There are people still, and I know this for a fact because they call and email me, who insist we are not an empire. For them it might not prove sufficient, but it is nonetheless true that once we created a Department of Homeland Security the jig was up and there could be no more denying the reality of the American Imperium. Ordinary countries don’t have “Homelands.” They are merely nations. Only Empires have a Homeland. Get it?
And the authors don’t suggest this is completely a willed role on the part of generations of leaders who guided our imperial course. Much of it, no doubt, is circumstantial and probably couldn’t have been avoided. But they argue that we haven’t been a very efficient empire in that instead of exacting tribute from our vassal states abroad, we borrow money from them.
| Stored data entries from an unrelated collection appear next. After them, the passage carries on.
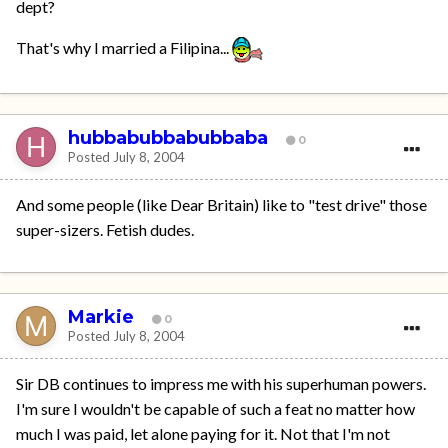
dept?
That's why I married a Filipina...
hubbabubbabubbaba
0
Posted
July 8, 2004
And some people (like Dear Britain) like to "test drive" those
super-sizers. Fetish dudes.
Markie
0
Posted
July 8, 2004
Sir DB continues to impress me with his superhuman powers.
I'm sure I wouldn't be capable of such a feat no matter how
much I was paid, let alone paying for it. Not that I'm not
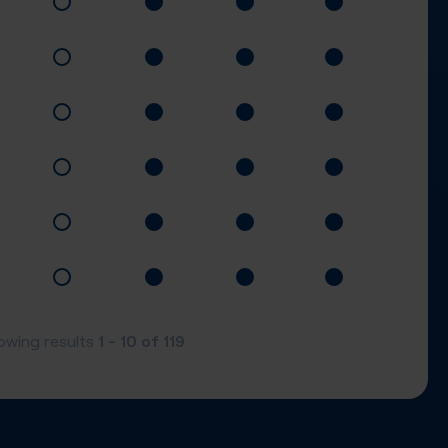
1 - 10
of
119
owing results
This has enabled us to live far beyond the means we otherwise would enjoy, but living on borrowed money really can’t result in a happy ending. Eventually you have to pay your debts one way or another.
We have absorbed as a people all sorts of vanities and illusions that defy reality, and in the end reality asserts itself in lots of disturbing ways. The way they illustrate it is by referring to the law of regression to the mean. Market prices may skyrocket in a boom and plunge far below normal averages in a bust, but most of the time they stay right around the historic mean.
So it is, they say, with empires. “An empire itself is a rare thing. It is normal, but unusual. Nature abhors a monopoly. An empire is a monopoly on force, Nature will tolerate it for a while, but sooner or later, the imperial people must revert to being normal people, and the preposterous beliefs that the imperial people cherish must also pass away.”
Think of some of the incredible things we have been expected to think are true, such as real estate prices never go down, or it doesn’t matter if you save some of what you earn, or the Dick Cheney formulation that deficit spending doesn’t matter, or that we fight wars large and small to advance the cause of “freedom,” or to just make the world a better place.
All empires believe themselves to be world improvers. Alexander the Great, the Romans, the French, the British, all believed that imposing their rules and traditions on the barbarians of other, lesser lands, would be of benefit to the native populations.
“Americans believe they can get rich by spending other people’s money. They believe that foreign countries actually want to be invaded and taken over,” say the authors. “They believe they can run up debt forever, and that debt-laden houses are as good as money in the bank.”
The “Empire of Debt” was not favorably received when it was published. Who wants to be deprived of their cherished illusions, the ones that make them the heroes of modern world history? But I agree with Nassim Nicholas Taleb, author of “Fooled by Randomness” and “The Black Swan,” that this book “should be mandatory reading in most circles.”